*** DATASET CONTENT ***

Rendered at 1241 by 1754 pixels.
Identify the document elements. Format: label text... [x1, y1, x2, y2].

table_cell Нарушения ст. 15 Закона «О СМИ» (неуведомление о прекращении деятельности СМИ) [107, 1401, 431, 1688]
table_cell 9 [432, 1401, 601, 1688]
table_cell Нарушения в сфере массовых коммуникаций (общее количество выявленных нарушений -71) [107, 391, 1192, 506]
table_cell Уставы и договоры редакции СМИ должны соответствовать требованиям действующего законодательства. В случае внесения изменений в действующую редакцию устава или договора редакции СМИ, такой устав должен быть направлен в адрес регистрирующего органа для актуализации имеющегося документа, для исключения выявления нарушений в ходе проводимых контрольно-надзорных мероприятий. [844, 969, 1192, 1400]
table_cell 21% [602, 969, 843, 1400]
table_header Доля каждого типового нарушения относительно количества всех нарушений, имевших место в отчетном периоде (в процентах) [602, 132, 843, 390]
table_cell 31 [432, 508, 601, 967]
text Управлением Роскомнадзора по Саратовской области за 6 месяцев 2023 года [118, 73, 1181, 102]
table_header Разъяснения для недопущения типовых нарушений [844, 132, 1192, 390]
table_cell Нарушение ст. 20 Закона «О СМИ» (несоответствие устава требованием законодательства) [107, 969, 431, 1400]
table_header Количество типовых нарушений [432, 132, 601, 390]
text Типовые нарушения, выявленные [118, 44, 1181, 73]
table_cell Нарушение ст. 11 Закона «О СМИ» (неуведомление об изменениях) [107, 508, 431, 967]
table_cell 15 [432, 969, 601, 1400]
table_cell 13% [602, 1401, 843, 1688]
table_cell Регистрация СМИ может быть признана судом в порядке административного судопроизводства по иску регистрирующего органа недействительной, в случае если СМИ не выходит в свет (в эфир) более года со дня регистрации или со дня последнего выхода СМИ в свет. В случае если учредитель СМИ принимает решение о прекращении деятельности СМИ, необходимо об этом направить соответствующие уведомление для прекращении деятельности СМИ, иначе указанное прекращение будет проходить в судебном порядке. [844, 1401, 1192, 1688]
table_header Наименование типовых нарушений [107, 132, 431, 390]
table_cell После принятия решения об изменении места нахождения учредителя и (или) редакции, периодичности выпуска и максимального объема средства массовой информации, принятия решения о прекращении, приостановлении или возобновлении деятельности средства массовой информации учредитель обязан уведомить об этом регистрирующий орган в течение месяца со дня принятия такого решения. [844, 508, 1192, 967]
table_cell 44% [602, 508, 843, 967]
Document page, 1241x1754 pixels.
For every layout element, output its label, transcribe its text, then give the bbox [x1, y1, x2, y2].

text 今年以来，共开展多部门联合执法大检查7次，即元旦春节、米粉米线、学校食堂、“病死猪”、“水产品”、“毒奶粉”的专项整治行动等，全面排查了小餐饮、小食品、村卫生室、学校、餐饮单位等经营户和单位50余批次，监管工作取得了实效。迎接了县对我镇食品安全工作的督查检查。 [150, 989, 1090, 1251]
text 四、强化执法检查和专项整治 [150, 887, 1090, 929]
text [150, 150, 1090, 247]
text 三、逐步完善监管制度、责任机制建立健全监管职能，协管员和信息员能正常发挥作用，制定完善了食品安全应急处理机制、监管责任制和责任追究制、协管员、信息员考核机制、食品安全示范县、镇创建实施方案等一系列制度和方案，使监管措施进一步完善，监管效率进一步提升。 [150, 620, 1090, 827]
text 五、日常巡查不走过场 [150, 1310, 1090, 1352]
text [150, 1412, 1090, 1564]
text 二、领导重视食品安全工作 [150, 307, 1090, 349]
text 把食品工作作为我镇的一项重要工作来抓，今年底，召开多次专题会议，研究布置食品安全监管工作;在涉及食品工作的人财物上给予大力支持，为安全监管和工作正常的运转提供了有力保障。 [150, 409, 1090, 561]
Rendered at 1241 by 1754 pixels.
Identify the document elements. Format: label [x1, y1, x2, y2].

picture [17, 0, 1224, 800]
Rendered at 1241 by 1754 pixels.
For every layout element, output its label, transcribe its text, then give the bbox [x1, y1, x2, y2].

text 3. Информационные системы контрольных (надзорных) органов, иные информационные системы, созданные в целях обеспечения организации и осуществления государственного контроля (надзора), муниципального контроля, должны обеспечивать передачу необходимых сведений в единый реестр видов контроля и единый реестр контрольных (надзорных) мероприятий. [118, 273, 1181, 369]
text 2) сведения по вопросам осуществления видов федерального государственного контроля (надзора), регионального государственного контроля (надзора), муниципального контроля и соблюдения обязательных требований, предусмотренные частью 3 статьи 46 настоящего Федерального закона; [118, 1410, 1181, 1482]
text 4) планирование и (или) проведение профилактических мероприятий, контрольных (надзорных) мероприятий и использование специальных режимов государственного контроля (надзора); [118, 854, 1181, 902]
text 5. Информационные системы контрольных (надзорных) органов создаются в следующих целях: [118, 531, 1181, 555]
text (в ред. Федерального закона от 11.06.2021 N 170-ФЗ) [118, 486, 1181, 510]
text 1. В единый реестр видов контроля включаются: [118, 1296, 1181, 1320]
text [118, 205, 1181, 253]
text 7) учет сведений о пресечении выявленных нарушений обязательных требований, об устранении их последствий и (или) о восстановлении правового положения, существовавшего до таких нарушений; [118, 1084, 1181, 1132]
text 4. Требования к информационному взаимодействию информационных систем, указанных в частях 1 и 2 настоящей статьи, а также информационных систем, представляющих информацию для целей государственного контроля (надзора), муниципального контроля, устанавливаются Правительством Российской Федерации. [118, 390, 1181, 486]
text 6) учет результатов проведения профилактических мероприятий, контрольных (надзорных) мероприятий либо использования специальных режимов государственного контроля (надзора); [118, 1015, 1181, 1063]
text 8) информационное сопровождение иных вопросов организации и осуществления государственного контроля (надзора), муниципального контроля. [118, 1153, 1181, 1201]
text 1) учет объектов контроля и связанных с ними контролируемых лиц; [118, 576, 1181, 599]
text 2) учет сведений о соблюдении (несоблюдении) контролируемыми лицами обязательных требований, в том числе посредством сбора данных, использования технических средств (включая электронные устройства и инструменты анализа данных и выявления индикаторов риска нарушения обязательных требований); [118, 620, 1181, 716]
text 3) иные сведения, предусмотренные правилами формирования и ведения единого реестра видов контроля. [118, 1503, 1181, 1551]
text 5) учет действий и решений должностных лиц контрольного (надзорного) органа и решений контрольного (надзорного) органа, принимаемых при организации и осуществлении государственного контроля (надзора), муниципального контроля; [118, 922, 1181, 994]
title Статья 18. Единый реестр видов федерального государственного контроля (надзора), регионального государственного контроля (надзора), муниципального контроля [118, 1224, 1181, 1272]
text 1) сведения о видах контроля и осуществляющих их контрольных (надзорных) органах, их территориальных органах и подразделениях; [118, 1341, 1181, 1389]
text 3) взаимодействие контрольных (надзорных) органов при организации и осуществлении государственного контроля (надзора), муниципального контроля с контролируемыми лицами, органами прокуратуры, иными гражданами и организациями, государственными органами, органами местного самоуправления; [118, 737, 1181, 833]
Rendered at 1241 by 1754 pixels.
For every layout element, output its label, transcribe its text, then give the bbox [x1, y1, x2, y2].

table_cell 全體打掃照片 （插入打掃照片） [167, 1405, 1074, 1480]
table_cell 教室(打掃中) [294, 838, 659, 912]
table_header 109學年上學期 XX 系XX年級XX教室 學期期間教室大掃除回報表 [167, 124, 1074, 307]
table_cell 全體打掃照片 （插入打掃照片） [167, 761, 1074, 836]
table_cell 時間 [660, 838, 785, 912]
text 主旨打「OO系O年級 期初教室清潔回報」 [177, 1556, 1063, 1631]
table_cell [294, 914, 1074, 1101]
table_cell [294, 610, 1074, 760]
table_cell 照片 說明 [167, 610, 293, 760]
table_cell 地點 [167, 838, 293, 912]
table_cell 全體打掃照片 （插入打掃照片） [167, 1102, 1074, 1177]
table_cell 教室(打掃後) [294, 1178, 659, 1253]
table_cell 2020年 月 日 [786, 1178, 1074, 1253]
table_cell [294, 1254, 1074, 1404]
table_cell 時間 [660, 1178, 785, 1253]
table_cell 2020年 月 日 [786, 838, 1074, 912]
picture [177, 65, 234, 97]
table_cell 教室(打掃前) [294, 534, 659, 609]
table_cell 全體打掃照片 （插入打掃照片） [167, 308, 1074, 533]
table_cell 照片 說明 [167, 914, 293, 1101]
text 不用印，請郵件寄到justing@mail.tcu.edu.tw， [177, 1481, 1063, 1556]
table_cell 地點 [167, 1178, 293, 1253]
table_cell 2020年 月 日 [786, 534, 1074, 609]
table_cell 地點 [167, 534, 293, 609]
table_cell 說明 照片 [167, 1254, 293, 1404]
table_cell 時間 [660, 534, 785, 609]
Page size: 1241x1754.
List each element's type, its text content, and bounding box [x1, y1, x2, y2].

*** End of DATASET CONTENT ***

THE TASK - The expected answer holds each line from the listing above where the string "предусмотренные" is present.

RESULT FOR THIS EXERCISE -
text 2) сведения по вопросам осуществления видов федерального государственного контроля (надзора), регионального государственного контроля (надзора), муниципального контроля и соблюдения обязательных требований, предусмотренные частью 3 статьи 46 настоящего Федерального закона; [118, 1410, 1181, 1482]
text 3) иные сведения, предусмотренные правилами формирования и ведения единого реестра видов контроля. [118, 1503, 1181, 1551]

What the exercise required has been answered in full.